Alexander Jou was born in 1990, just one year after my parents and I immigrated to Canada. I had the honour of naming him - my parents weren't that familiar with English names, and asked me to pick out something "that wasn't too strange" (I remember this exactly). Being the lazy kid I was, and also not too happy there was going to be another kid to share in the attention, I quickly picked Alexander (it was in the A section and there were just WAY too many names). The name itself comes from the Greek - meaning one that defends/protects, and like all great things Greek, its forged from tragedy. It certainly foreshadowed the early years of Alex's life.
My parents divorced when Alex was four, so he didn't really know my dad all that much growing up. He had my grandfather as a father figure, but he passed away when Alex was seven due to cancer. A final blow came three years later when my mom passed away from the same disease - Alex had to deal with pretty traumatic experiences all before he turned 11. Needless to say, this didn't help his teenage years - he struggled through high school, finding it hard to deal with expressing his feelings over the losses he'd suffered. I wasn't the best brother at this time. I stepped in and behaved more like a father, which I'm sure he didn't appreciate. This role didn't really stop until he got himself to university, to which my entire family breathed a sigh of relief.

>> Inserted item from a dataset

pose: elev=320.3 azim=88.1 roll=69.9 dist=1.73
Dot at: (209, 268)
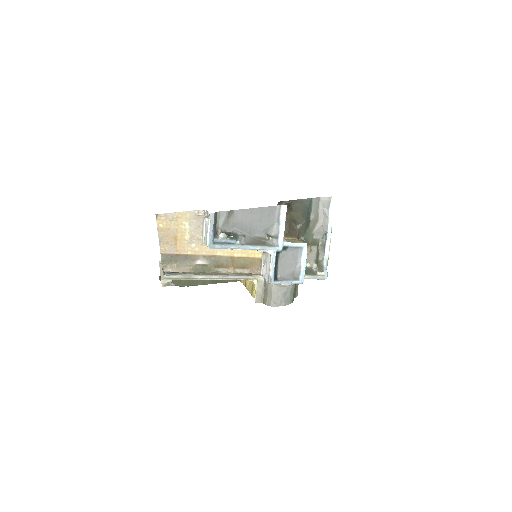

In university, he excelled, scoring a 90% average in his first year (helped by an impressive 100% in chemistry) - needless to say, I was floored. How could a kid who I yelled at for five years to do better at school put me to shame in the grades department? Alex finally found something he loved to study - the sciences and his attitude and demeanor totally changed. He matured, he became less reactionary and he was better at controlling his emotions. I always told him he was smarter than I was, he just never applied himself until now.
At the same time, I stepped away from being the dad and started to be his brother - something of which I've since apologized for and he's admitted he had sometimes appreciated. Slowly but surely over the last three years, we've worked on becoming better brothers and friends - both helping each other through the death of our grandmother and having great chats about the next chapters of our lives (with him, it's med school, with me, it's my travels).
At dinner yesterday, I finally told him how proud I was of him for the transformation he's made over the years. I told him how great it was to be his brother and I told him how proud he should be of himself for learning such great independence, even though it was forced upon him. It's something I should have told him much earlier in life, but now was as much of a good time to share that before I head halfway around the world. In the end, I'm grateful we had this chat, it's made me hopeful that our bond will just grow stronger as the years progress.